2. The Act covers a wide range of data processing related to COVID-19 management
The scope of the Act will likely include questionnaires administered to staff regarding their health status; temperature checks or facial imaging administered at workplace entrances; and manual and app-based contact tracing.
3. The Act requires opt-in consent of employees
Employers considering mandating that employees use contact tracing apps may need to shift gears. The Act also requires employers to provide detailed privacy notices and transparency reports to employees, a blueprint for gaining the trust and full participation of their workforce that is necessary for app-based contact tracing to achieve optimal results.

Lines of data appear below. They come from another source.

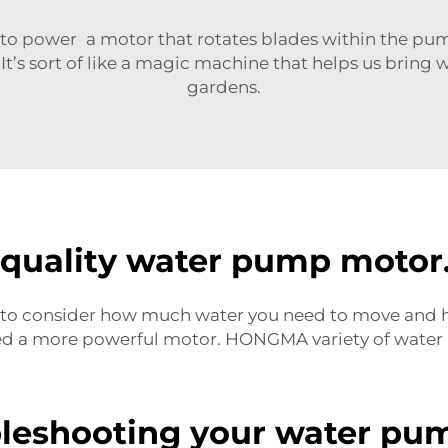
o power a motor that rotates blades within the pum
It’s sort of like a magic machine that helps us bring
gardens.
h-quality water pump motor
ful to consider how much water you need to move and ho
ed a more powerful motor. HONGMA variety of water 
bleshooting your water pu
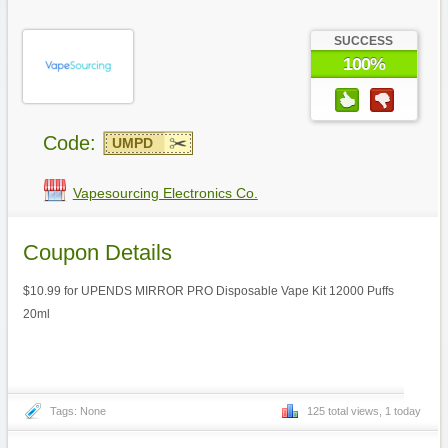
SUCCESS
100%
Code:
UMPD
Vapesourcing Electronics Co.
Coupon Details
$10.99 for UPENDS MIRROR PRO Disposable Vape Kit 12000 Puffs
20ml
Tags: None
125 total views, 1 today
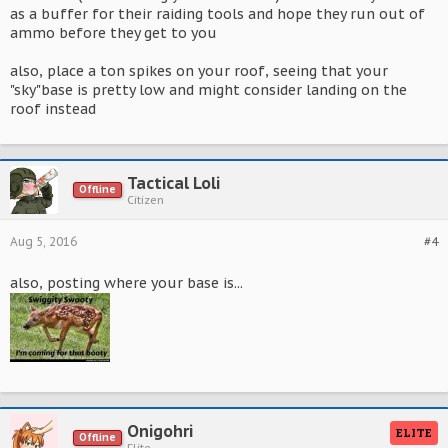
as a buffer for their raiding tools and hope they run out of
ammo before they get to you
also, place a ton spikes on your roof, seeing that your
"sky"base is pretty low and might consider landing on the
roof instead
Tactical Loli
Offline
Citizen
Aug 5, 2016
#4
also, posting where your base is...
Onigohri
ELITE
Offline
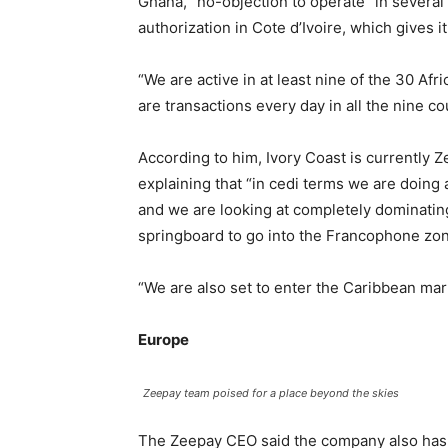
Ghana, “no-objection to operate” in several
authorization in Cote d’Ivoire, which gives 
“We are active in at least nine of the 30 Af
are transactions every day in all the nine co
According to him, Ivory Coast is currently
explaining that “in cedi terms we are doing 
and we are looking at completely dominating
springboard to go into the Francophone zone
“We are also set to enter the Caribbean ma
Europe
Zeepay team poised for a place beyond the skies
The Zeepay CEO said the company also has 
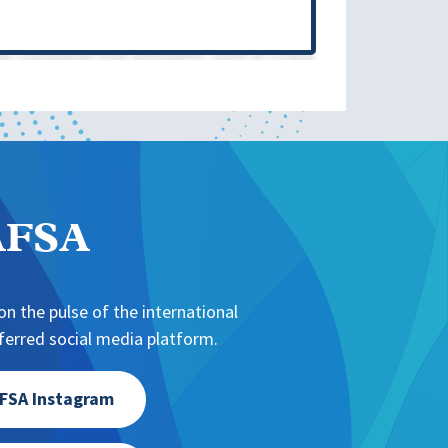
NAFSA
n the pulse of the international
erred social media platform.
FSA Instagram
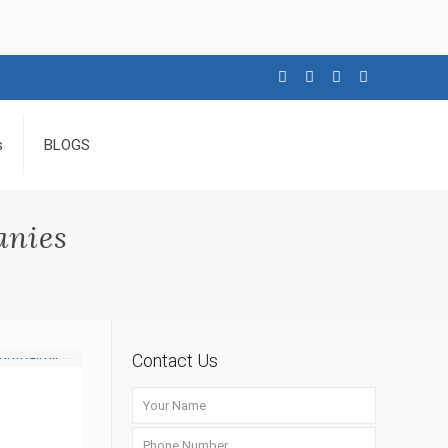
s
BLOGS
anies
Contact Us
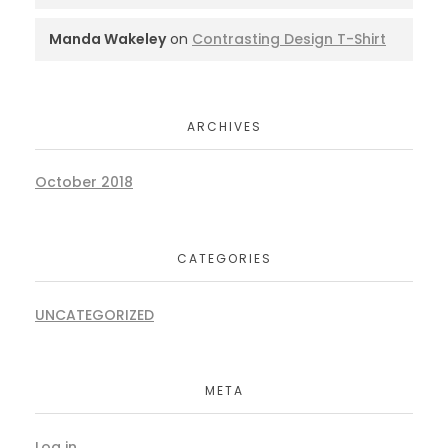
Manda Wakeley
on
Contrasting Design T-Shirt
ARCHIVES
October 2018
CATEGORIES
UNCATEGORIZED
META
Log in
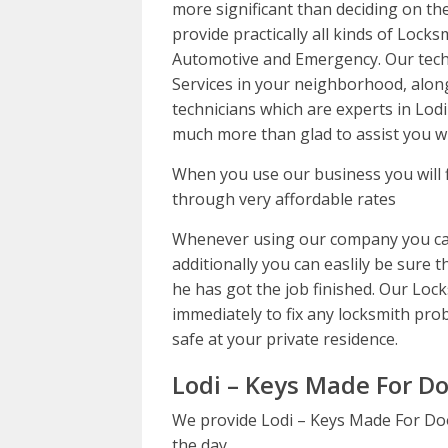
more significant than deciding on the
provide practically all kinds of Locks
Automotive and Emergency. Our tech
Services in your neighborhood, alon
technicians which are experts in Lod
much more than glad to assist you wi
When you use our business you will 
through very affordable rates
Whenever using our company you can
additionally you can easlily be sure t
he has got the job finished. Our Loc
immediately to fix any locksmith prob
safe at your private residence.
Lodi – Keys Made For Do
We provide Lodi – Keys Made For Doo
the day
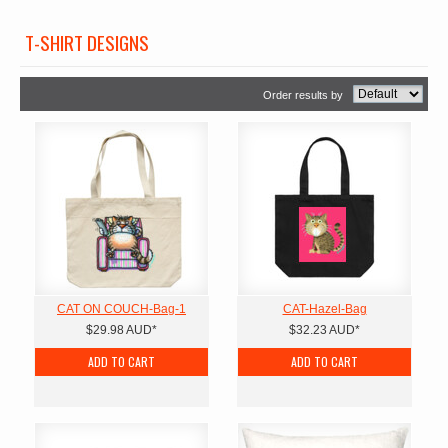
T-SHIRT DESIGNS
Order results by
CAT ON COUCH-Bag-1
CAT-Hazel-Bag
$29.98
AUD
*
$32.23
AUD
*
ADD TO CART
ADD TO CART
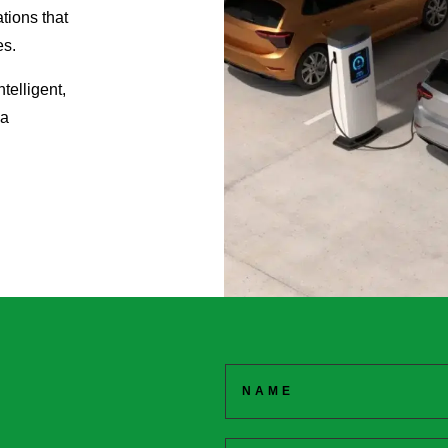
ations that
es.
telligent,
 a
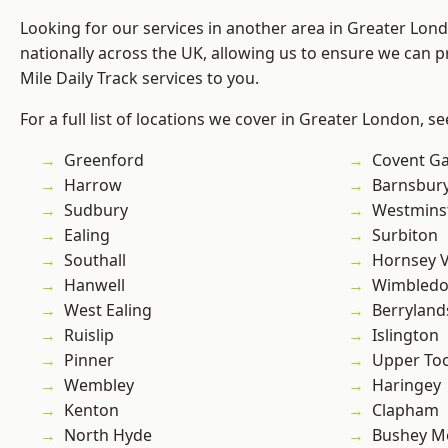
Looking for our services in another area in Greater Lo
nationally across the UK, allowing us to ensure we can pr
Mile Daily Track services to you.
For a full list of locations we cover in Greater London, s
Greenford
Covent G
Harrow
Barnsbur
Sudbury
Westmins
Ealing
Surbiton
Southall
Hornsey V
Hanwell
Wimbled
West Ealing
Berryland
Ruislip
Islington
Pinner
Upper To
Wembley
Haringey
Kenton
Clapham
North Hyde
Bushey M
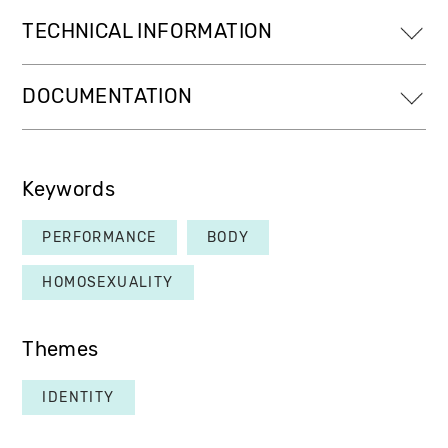
TECHNICAL INFORMATION
DOCUMENTATION
Keywords
PERFORMANCE
BODY
HOMOSEXUALITY
Themes
IDENTITY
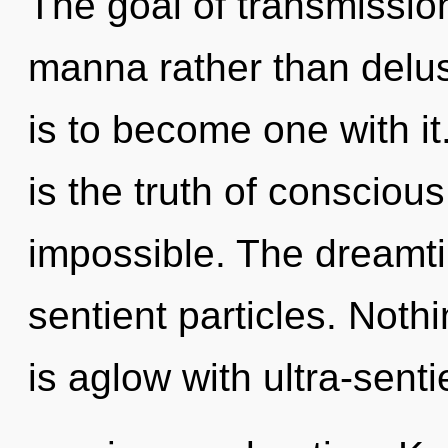
The goal of transmission
manna rather than delu
is to become one with it
is the truth of conscious
impossible. The dreamti
sentient particles. Nothi
is aglow with ultra-sent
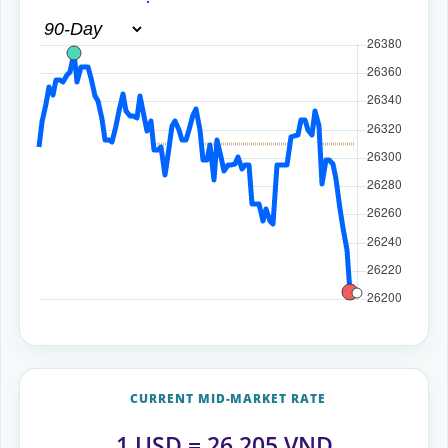
CURRENT MID-MARKET RATE
1
USD
=
26,205
VND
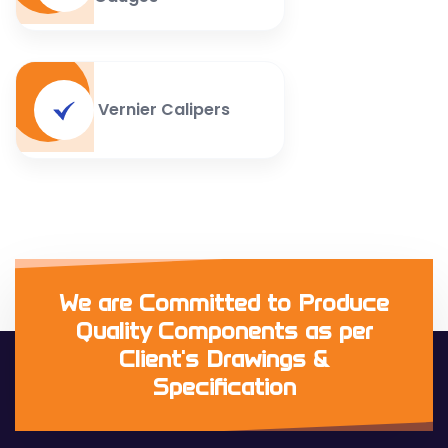
Vernier Calipers
We are Committed to Produce
Quality Components as per
Client's Drawings &
Specification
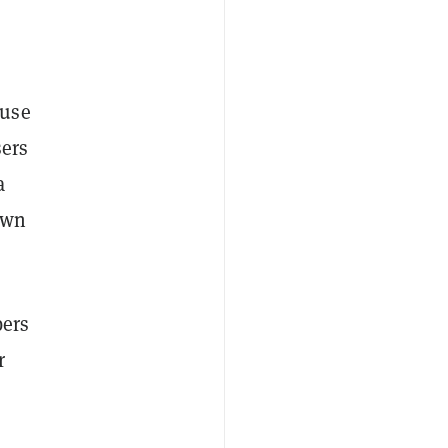
ause
sers
a
own
bers
r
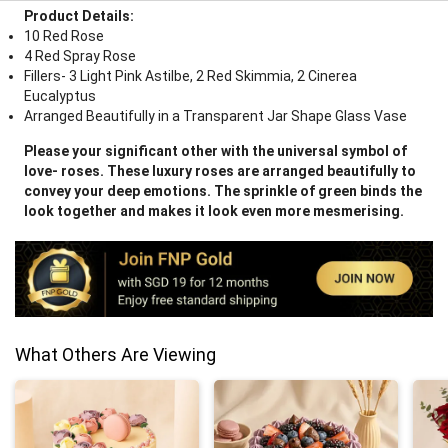
Product Details:
10 Red Rose
4 Red Spray Rose
Fillers- 3 Light Pink Astilbe, 2 Red Skimmia, 2 Cinerea
Eucalyptus
Arranged Beautifully in a Transparent Jar Shape Glass Vase
Please your significant other with the universal symbol of
love- roses. These luxury roses are arranged beautifully to
convey your deep emotions. The sprinkle of green binds the
look together and makes it look even more mesmerising.
What Others Are Viewing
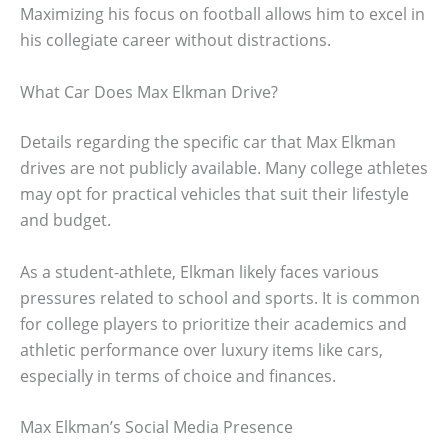
Maximizing his focus on football allows him to excel in
his collegiate career without distractions.
What Car Does Max Elkman Drive?
Details regarding the specific car that Max Elkman
drives are not publicly available. Many college athletes
may opt for practical vehicles that suit their lifestyle
and budget.
As a student-athlete, Elkman likely faces various
pressures related to school and sports. It is common
for college players to prioritize their academics and
athletic performance over luxury items like cars,
especially in terms of choice and finances.
Max Elkman’s Social Media Presence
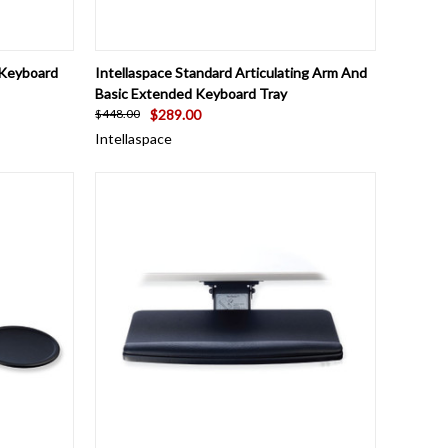
TO CART
QUICK VIEW
ADD TO CART
 Keyboard
Intellaspace Standard Articulating Arm And
Basic Extended Keyboard Tray
$289.00
$448.00
Intellaspace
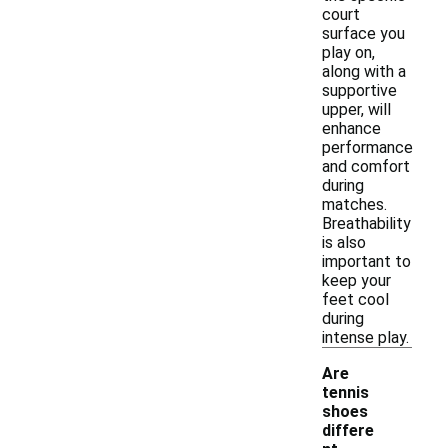
court
surface you
play on,
along with a
supportive
upper, will
enhance
performance
and comfort
during
matches.
Breathability
is also
important to
keep your
feet cool
during
intense play.
Are
tennis
shoes
differe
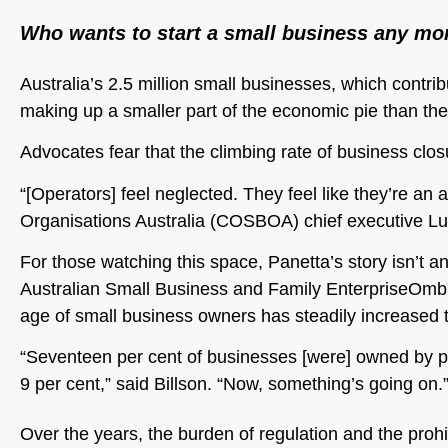
Who wants to start a small business any mo
Australia’s 2.5 million small businesses, which contrib
making up a smaller part of the economic pie than th
Advocates fear that the climbing rate of business clos
“[Operators] feel neglected. They feel like they’re an 
Organisations Australia (COSBOA) chief executive Lu
For those watching this space, Panetta’s story isn’t a
Australian Small Business and Family EnterpriseOm
age of small business owners has steadily increased 
“Seventeen per cent of businesses [were] owned by pe
9 per cent,” said Billson. “Now, something’s going on.
Over the years, the burden of regulation and the prohib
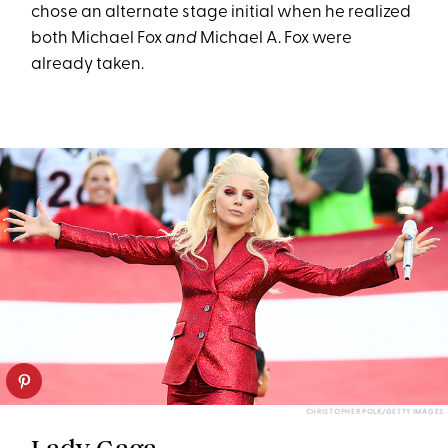
chose an alternate stage initial when he realized
both Michael Fox
and
Michael A. Fox were
already taken.
CHRISTOPHER POLK/GETTY IMAGES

- Models by a team at Oxford University suggest that the epidemic could be stopped in the UK if approximately 60% of the population uses the app and adheres its recommendations. Even lower numbers of app users could have a positive effect: If the app is carefully implemented alongside other measures, such as testing and social distancing, it has the potential to substantially reduce the number of new coronavirus cases, hospitalizations and ICU admissions.
- Americans are currently split on their willingness to use smartphone apps for contact tracing. Only 50% would download an app to alert them if they were in close contact with someone who tested positive for COVID-19, according to a survey from the Kaiser Family Foundation. Only 45% would share the names of their close contacts with public health authorities. Consumer understanding is evolving, and several surveys conducted in April reveal varying degrees of consumers’ willingness to share information under different conditions.
4. Employers will likely need qualified privacy engineers
The Act includes specifications for data de-identification that hackers can’t counter, along with data deletion protocols once COVID-19 management objectives have been met. Employers will not want to take any chances with the health, safety and privacy of their employees — or be second-guessed by regulators or judges. They will want to meet the prevailing industry standards for implementing the privacy provisions of the Act.
5. The Act offers an opportunity to demonstrate employees do not have to give up privacy to participate
The Act offers an opportunity to demonstrate that employees do not have to give up privacy to participate in contact tracing efforts. As long as the privacy principles in the Act are followed, there’s an opportunity for employers and developers to show that contact tracing is trusted technology — not the necessary evil that some consumers think tech is, according to PwC’s survey on trust in tech.
- Tech providers like Apple and Google have created privacy-friendly APIs, ready for use by entities that favor privacy principles, such as prohibitions on location data collection and use in targeted advertising.